Experiments with pigs, salmon and mice
In their studies, the researchers from Ireland, Norway, Austria, Hungary, Australia and Turkey fed two different GM plants to the trial animals. One was the Bt maize MON810, which has been authorized in Europe since 1998 and was grown on over 100,000 hectares in Spain and Portugal last year.

The other was a type of GM pea developed in Australia that carries the gene for an amylase inhibitor taken from beans. This protein gives the peas resistance to the cowpea weevil. A study published in 2005 came to the conclusion that the new protein in the pea could trigger allergic reactions in humans and animals. The protein did not, it claimed, cause these effects in the bean. As a result, this GM crop has never been submitted for authorization.

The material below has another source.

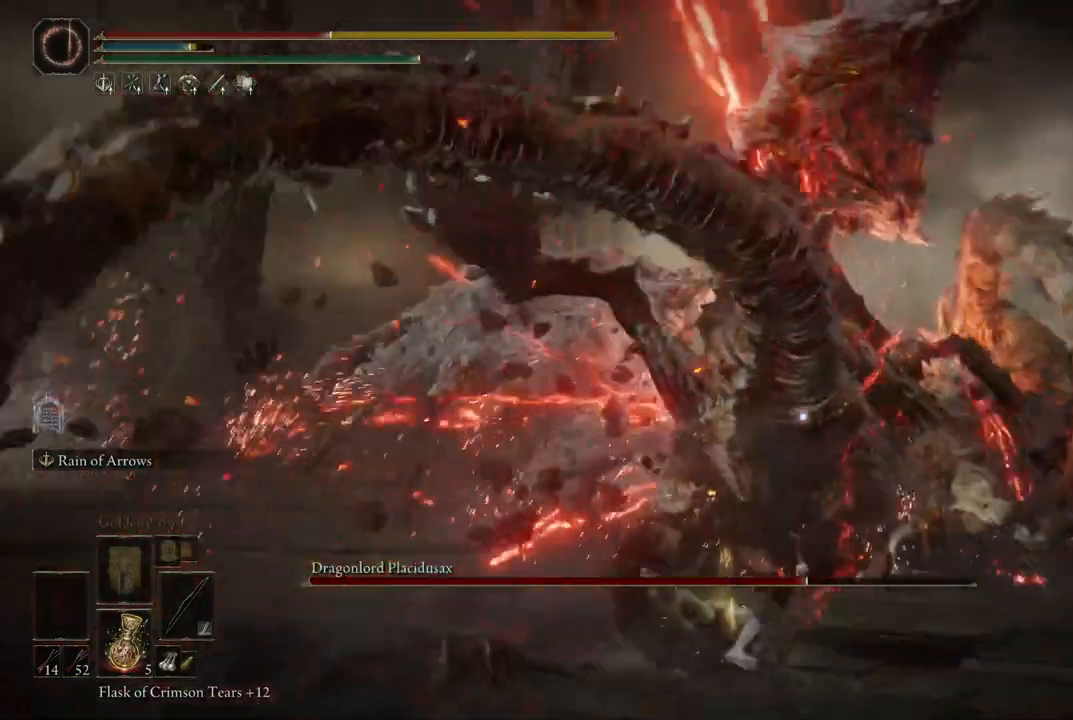
{"dt_ms": 500, "buttons": [], "left_stick": "center", "right_stick": "center", "events": [[50, "left_stick", "center"], [217, "right_stick", "center"]]}
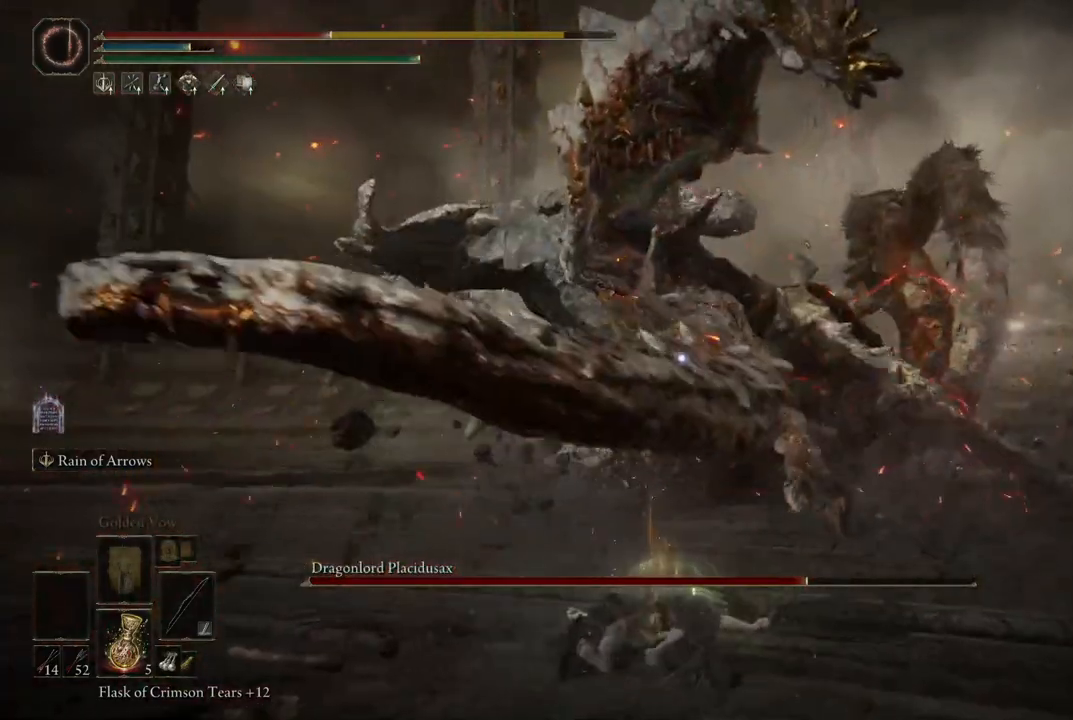
{"dt_ms": 500, "buttons": ["B"], "left_stick": "down", "right_stick": "center", "events": [[350, "left_stick", "down"], [500, "B", "down"]]}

The feeding experiments, some of which lasted the entire lifetime of the animals, found no negative changes in the metabolism of pigs, salmon or mice. The progeny of the animals fed on the GM plants were also included in the assessment, but the researchers did not find any negative effects.

In the allergy tests, it was found that the bean protein in the GM peas can trigger allergic reactions in mice. However, the GMSAFOOD researchers say this effect was predictable because the natural amylase inhibitor protein in the bean triggered very similar reactions in the experiments they conducted. This could therefore be taken into account in a risk assessment for the authorization of such plants.